● Document excerpt:
<<<<

On May 5, 2018 2:58 PM, Noel Kuntze <noel.kuntze+strongswan-users-ml at thermi.consulting> wrote:

> The routing table is irrelevant here.
> 
> You need to configure leftsubnet and rightsubnet corresponding to your requirements, so the traffic you want to tunnel is permitted.
> 
> On 05.05.2018 04:58, Arab Abdulla wrote:
> 
> > Hello Phil,
> > 
> > > Client 1 send the packet addressed for 8.8.4.4, and the server receives it. Now the server doesn't know about the routing tables on client 1: it only knows it has this packet addressed to 8.8.4.4. How does the server know a packet for 8.8.4.4 should go through client 2?
> > 
> > It seems it's the root of the problem. Why the server does not know? Why gateway is not used? My routing on client 1 is:
> > 
> > root at ubuntu1604:~# ip r g 8.8.4.4
> > 
> > 8.8.4.4 via 10.10.3.1 dev ipsec2  src 10.10.2.1
> > 
> >     cache
> > 
> > So, IPSEC should incapsulate its destination and sends traffic to 10.10.3.1, is not it? But, instead, on server I see (49 is client 1 and 47 is server):
> > 
> > 19:38:57.180893 IP 10.2.0.49.4500 > 10.2.0.47.4500: UDP-encap: ESP(spi=0xc3d23f24,seq=0xc), length 120
> > 
> > 19:38:57.180981 IP 10.10.2.1 > 8.8.4.4: ICMP echo request, id 13060, seq 12, length 64
> > 
> > Where is my mistake? How should I re-configure it?

>>>>

● Work to complete:
1. Can you repeat the mailing-list excerpt word for word, from "On May 5, 2018" through "tunnel is permitted."?
2. Answer these questions from the mailing-list excerpt:
(a) Which two settings does Noel Kuntze say must be configured?
(b) Through which device does client 1 route traffic for 8.8.4.4?
(c) In the server capture, what IP address belongs to client 1?
3. How would you rewrite the paragraph of the mailing-list excerpt that begins "Client 1 send the packet addressed for 8.8.4.4" more briefly, keeping its main facts?

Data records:
<<<<

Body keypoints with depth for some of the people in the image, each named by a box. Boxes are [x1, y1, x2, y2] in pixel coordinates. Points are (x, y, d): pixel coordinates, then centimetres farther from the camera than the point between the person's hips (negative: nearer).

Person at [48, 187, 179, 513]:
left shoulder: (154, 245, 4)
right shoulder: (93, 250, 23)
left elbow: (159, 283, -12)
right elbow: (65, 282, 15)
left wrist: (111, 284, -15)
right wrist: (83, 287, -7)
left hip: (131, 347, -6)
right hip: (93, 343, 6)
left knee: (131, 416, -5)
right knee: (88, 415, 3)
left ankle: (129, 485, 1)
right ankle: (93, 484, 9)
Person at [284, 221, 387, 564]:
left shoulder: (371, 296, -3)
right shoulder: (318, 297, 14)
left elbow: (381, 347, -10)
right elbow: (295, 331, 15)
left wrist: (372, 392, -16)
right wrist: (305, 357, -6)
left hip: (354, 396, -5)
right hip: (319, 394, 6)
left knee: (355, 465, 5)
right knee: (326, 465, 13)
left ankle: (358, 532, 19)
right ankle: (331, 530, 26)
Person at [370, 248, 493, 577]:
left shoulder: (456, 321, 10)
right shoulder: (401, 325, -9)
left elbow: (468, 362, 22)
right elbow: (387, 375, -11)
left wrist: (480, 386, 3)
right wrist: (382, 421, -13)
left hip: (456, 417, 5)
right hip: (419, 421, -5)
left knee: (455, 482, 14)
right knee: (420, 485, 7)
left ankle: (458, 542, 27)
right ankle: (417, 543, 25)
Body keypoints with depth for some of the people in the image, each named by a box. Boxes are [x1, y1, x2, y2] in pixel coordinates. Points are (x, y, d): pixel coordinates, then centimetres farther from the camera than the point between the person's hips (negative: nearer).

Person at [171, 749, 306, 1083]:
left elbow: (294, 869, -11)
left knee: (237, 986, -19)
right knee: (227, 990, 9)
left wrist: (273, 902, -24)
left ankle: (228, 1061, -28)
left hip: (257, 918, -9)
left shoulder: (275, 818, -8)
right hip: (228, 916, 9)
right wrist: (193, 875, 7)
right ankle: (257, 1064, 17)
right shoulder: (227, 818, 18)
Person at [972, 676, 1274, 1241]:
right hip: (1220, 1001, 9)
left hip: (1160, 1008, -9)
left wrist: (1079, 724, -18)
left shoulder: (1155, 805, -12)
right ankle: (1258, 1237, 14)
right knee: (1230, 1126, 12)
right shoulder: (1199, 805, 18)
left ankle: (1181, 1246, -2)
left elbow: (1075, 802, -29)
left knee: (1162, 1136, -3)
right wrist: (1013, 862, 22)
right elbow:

>>>>

● Answers by task:
1.
On May 5, 2018 2:58 PM, Noel Kuntze <noel.kuntze+strongswan-users-ml at thermi.consulting> wrote:

> The routing table is irrelevant here.
> 
> You need to configure leftsubnet and rightsubnet corresponding to your requirements, so the traffic you want to tunnel is permitted.

2.
(a) leftsubnet and rightsubnet
(b) ipsec2
(c) 10.2.0.49

3. The server receives client 1's packet for 8.8.4.4 but knows nothing of client 1's routing tables, only the destination. So how does it know to send the packet through client 2?